Um país resiste melhor do que um aglomerado
FOLHA DE SÃO PAULO - 01/03/2010
O pequeno intervalo entre o terremoto no Haiti e o do Chile leva, inexoravelmente, a uma pergunta: como é que um tremor bem mais intenso provoca bem menos danos e mortes?
A resposta é simples: o Chile é um país, pobre, mas razoavelmente organizado; o Haiti é um aglomerado, ainda mais pobre, muitíssimo mais pobre.
É óbvio que o fato de o Chile ser e saber ser um "país sísmico" também faz diferença: a cada dez anos, há um abalo grave no Chile, vítima de dez pequenos tremores diários e 3.500 movimentos sísmicos anuais.
Já o Haiti conheceu no dia 12 de janeiro seu primeiro terremoto grave em uma geração.

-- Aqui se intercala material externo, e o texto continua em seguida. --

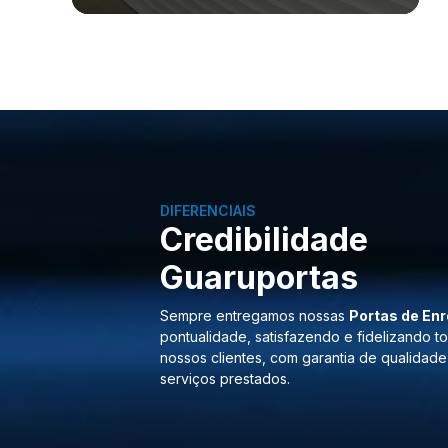
DIFERENCIAIS
Credibilidade
Guaruportas
Sempre entregamos nossas
Portas de Enr
pontualidade, satisfazendo e fidelizando t
nossos clientes, com garantia de qualidade
serviços prestados.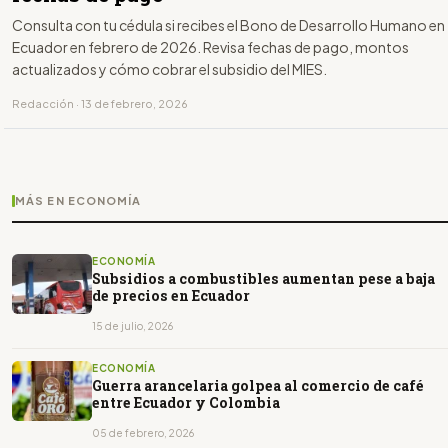
Consulta con tu cédula si recibes el Bono de Desarrollo Humano en
Ecuador en febrero de 2026. Revisa fechas de pago, montos
actualizados y cómo cobrar el subsidio del MIES.
Redacción · 13 de febrero, 2026
MÁS EN ECONOMÍA
ECONOMÍA
Subsidios a combustibles aumentan pese a baja
de precios en Ecuador
15 de julio, 2026
ECONOMÍA
Guerra arancelaria golpea al comercio de café
entre Ecuador y Colombia
05 de febrero, 2026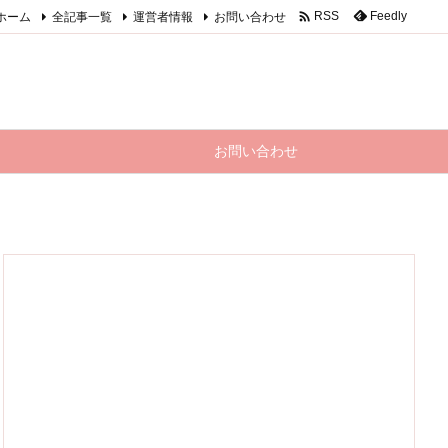

ホーム
全記事一覧
運営者情報
お問い合わせ
Feedly
RSS
お問い合わせ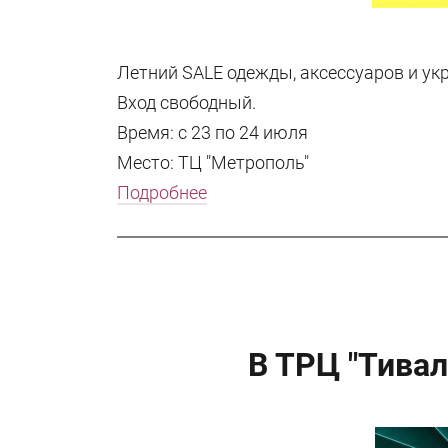
Летний SALE одежды, аксессуаров и укр
Вход свободный.
Время: с 23 по 24 июля
Место: ТЦ "Метрополь"
Подробнее
В ТРЦ "Тива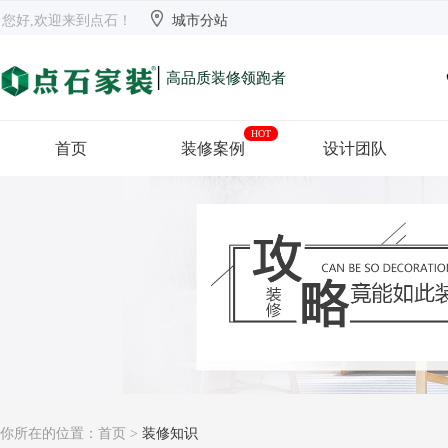


欢迎来到点石
长沙
【切换】
您好,欢迎来到点石！
城市分站
|
高品质装修领跑者
HOT
首页
装修案例
设计团队
你所在的位置：
首页
>
装修知识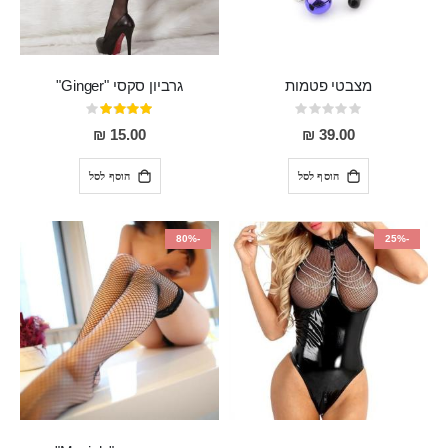
מצבטי פטמות
גרביון סקסי "Ginger"
Rating:
דירוג:
80%
0%
15.00 ₪
39.00 ₪
הוסף לסל
הוסף לסל
-80%
-25%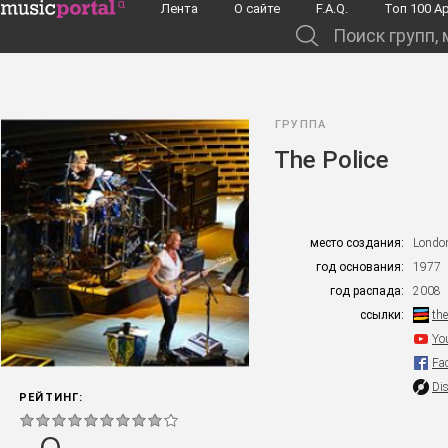
Перейти к основному содержанию
Лента
О сайте
F.A.Q.
Toп 100 А
Поиск групп, музыкантов, альбомов...
ГРУППА
The Police
место создания:
Londo
год основания:
1977
год распада:
2008
ссылки:
th
Yo
Fa
Di
РЕЙТИНГ: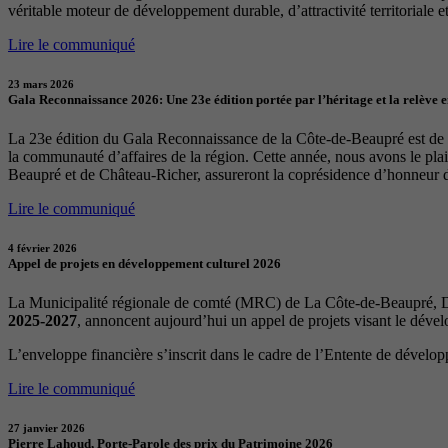
véritable moteur de développement durable, d’attractivité territoriale et 
Lire le communiqué
23 mars 2026
Gala Reconnaissance 2026: Une 23e édition portée par l’héritage et la relève 
La 23e édition du Gala Reconnaissance de la Côte-de-Beaupré est de re
la communauté d’affaires de la région. Cette année, nous avons le p
Beaupré et de Château-Richer, assureront la coprésidence d’honneur 
Lire le communiqué
4 février 2026
Appel de projets en développement culturel 2026
La Municipalité régionale de comté (MRC) de La Côte-de-Beaupré, Dé
2025-2027
, annoncent aujourd’hui un appel de projets visant le déve
L’enveloppe financière s’inscrit dans le cadre de l’Entente de dévelo
Lire le communiqué
27 janvier 2026
Pierre Lahoud, Porte-Parole des prix du Patrimoine 2026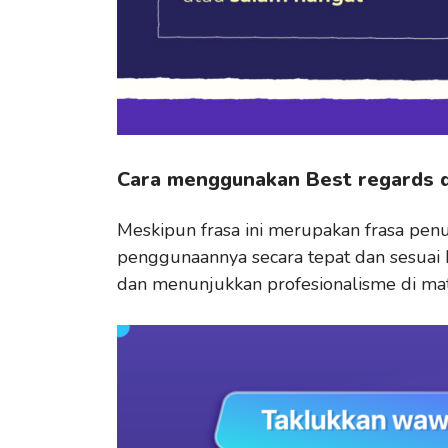
Cara menggunakan Best regards d
Meskipun frasa ini merupakan frasa pe
penggunaannya secara tepat dan sesuai
dan menunjukkan profesionalisme di ma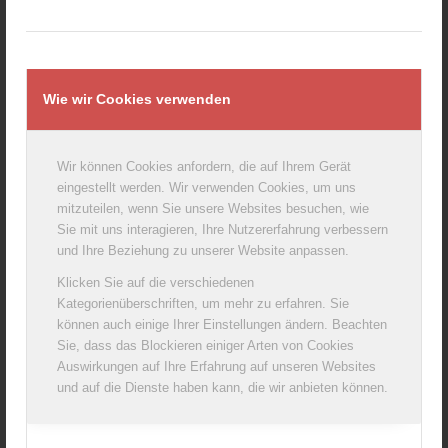
Wie wir Cookies verwenden
Coburger Grillkäse Kräuter VLOG 200g 45%
Wir können Cookies anfordern, die auf Ihrem Gerät
eingestellt werden. Wir verwenden Cookies, um uns
mitzuteilen, wenn Sie unsere Websites besuchen, wie
Sie mit uns interagieren, Ihre Nutzererfahrung verbessern
und Ihre Beziehung zu unserer Website anpassen.
Klicken Sie auf die verschiedenen
Kategorienüberschriften, um mehr zu erfahren. Sie
können auch einige Ihrer Einstellungen ändern. Beachten
Sie, dass das Blockieren einiger Arten von Cookies
Auswirkungen auf Ihre Erfahrung auf unseren Websites
und auf die Dienste haben kann, die wir anbieten können.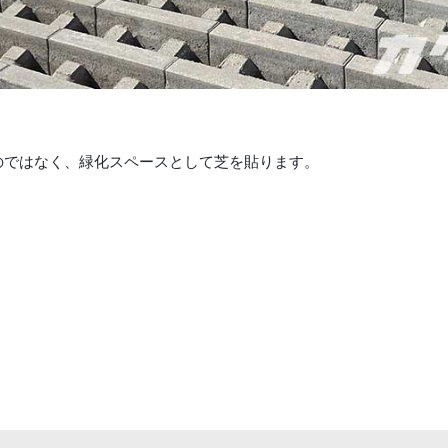
のではなく、緑化スペースとして芝を貼ります。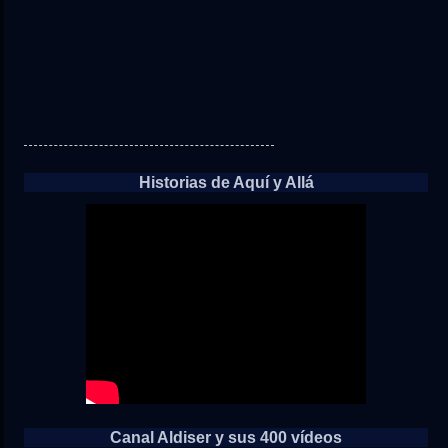
Historias de Aquí y Allá
Canal Aldiser y sus 400 vídeos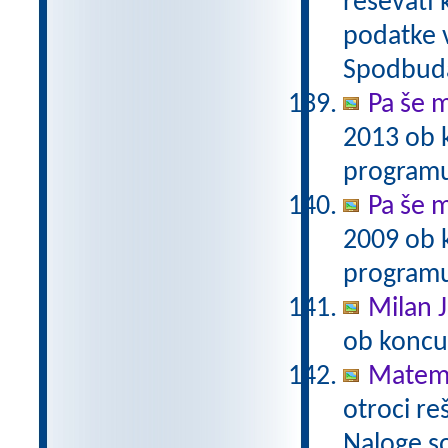
reševati 
podatke v
Spodbuda
Pa še m
2013 ob 
programu
Pa še m
2009 ob 
programu
Milan J
ob koncu
Matema
otroci re
Naloge s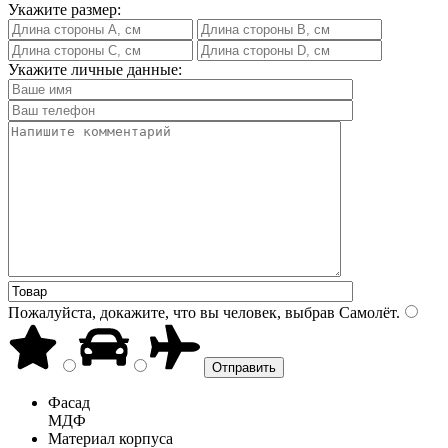
Укажите размер:
Укажите личные данные:
Пожалуйста, докажите, что вы человек, выбрав
Самолёт
.
Фасад
МДФ
Материал корпуса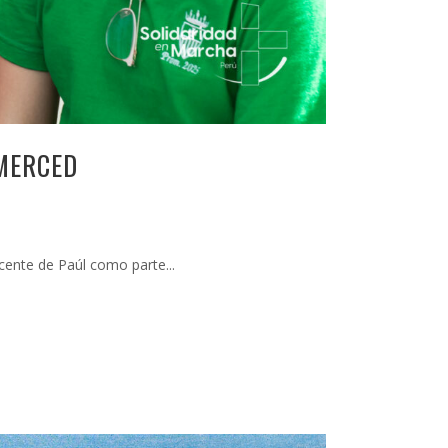
 MERCED
cente de Paúl como parte...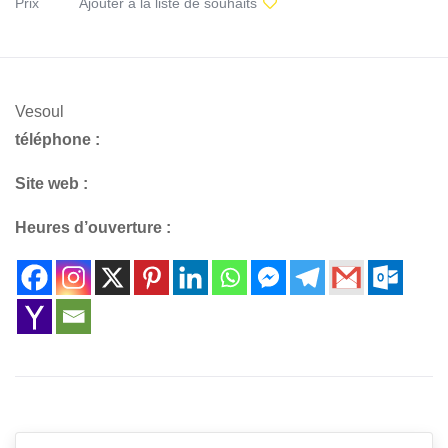
Prix
Ajouter à la liste de souhaits
Vesoul
téléphone :
Site web :
Heures d’ouverture :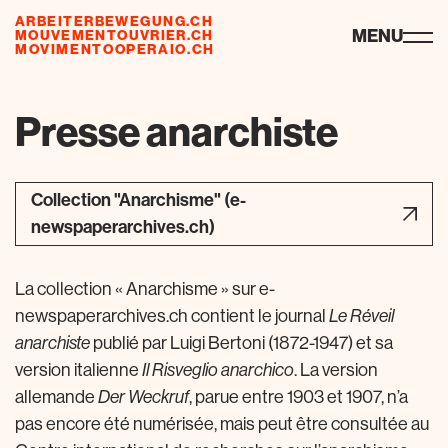
ARBEITERBEWEGUNG.CH
ressources
MENU
MOUVEMENTOUVRIER.CH
MOVIMENTOOPERAIO.CH
de
fr
it
Presse anarchiste
Collection "Anarchisme" (e-
newspaperarchives.ch)
La collection « Anarchisme » sur e-
newspaperarchives.ch contient le journal
Le Réveil
anarchiste
publié par Luigi Bertoni (1872-1947) et sa
version italienne
Il Risveglio anarchico
. La version
allemande
Der Weckruf
, parue entre 1903 et 1907, n’a
pas encore été numérisée, mais peut être consultée au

Mas o país sofre frequentes desastres naturais que, houvesse um poder público minimamente funcional, teriam levado a pelo menos algum nível de preparação. Mas não. Patrick Midy, um arquiteto de destaque no Haiti, disse à agência Associated Press que sabia de apenas três prédios preparados para terremotos no país inteiro.
No Chile, há toda uma legislação sobre construções voltada para minimizar os efeitos de abalos sísmicos, bem como a preparação da população. No Haiti, mês e meio depois do terremoto, boa parte das vítimas ainda está entregue a sua própria iniciativa. É óbvio que nem Chile nem Haiti podem evitar terremotos. O que um Estado pode fazer é, um, preparar-se e à população para minimizar os danos e, dois, reagir a qualquer emergência da melhor forma.
No Haiti, o poder público virtualmente desapareceu após o terremoto. Dê-se o desconto devido ao fato de que só sobrou de pé um ministério. Nem mesmo o palácio presidencial resistiu. Mas, se houvesse, antes, um Estado minimamente organizado, ele voltaria a funcionar, com inevitáveis limitações, assim que a ajuda estrangeira transformou o aeroporto da capital em centro operacional.
Repito o que disse Miguel Ángel Herrero, diretor-regional da ONG Intermón-Oxfam para a América Central e o Caribe, após o desastre haitiano: "Ninguém pode evitar um terremoto como o que ocorreu, mas podemos, sim, fazer algo para reduzir a vulnerabilidade de quem tem que viver com esse perigo".
As vulnerabilidades, no Haiti, eram -e são- infinitamente maiores do que no Chile. Como diz Herrero, "a pobreza atrai o desastre". É cruel, mas é um fato: em qualquer desastre natural, os mais pobres são sempre as maiores vítimas. E não há, nas Américas, maior número de pobres, em relação à população, do que no Haiti.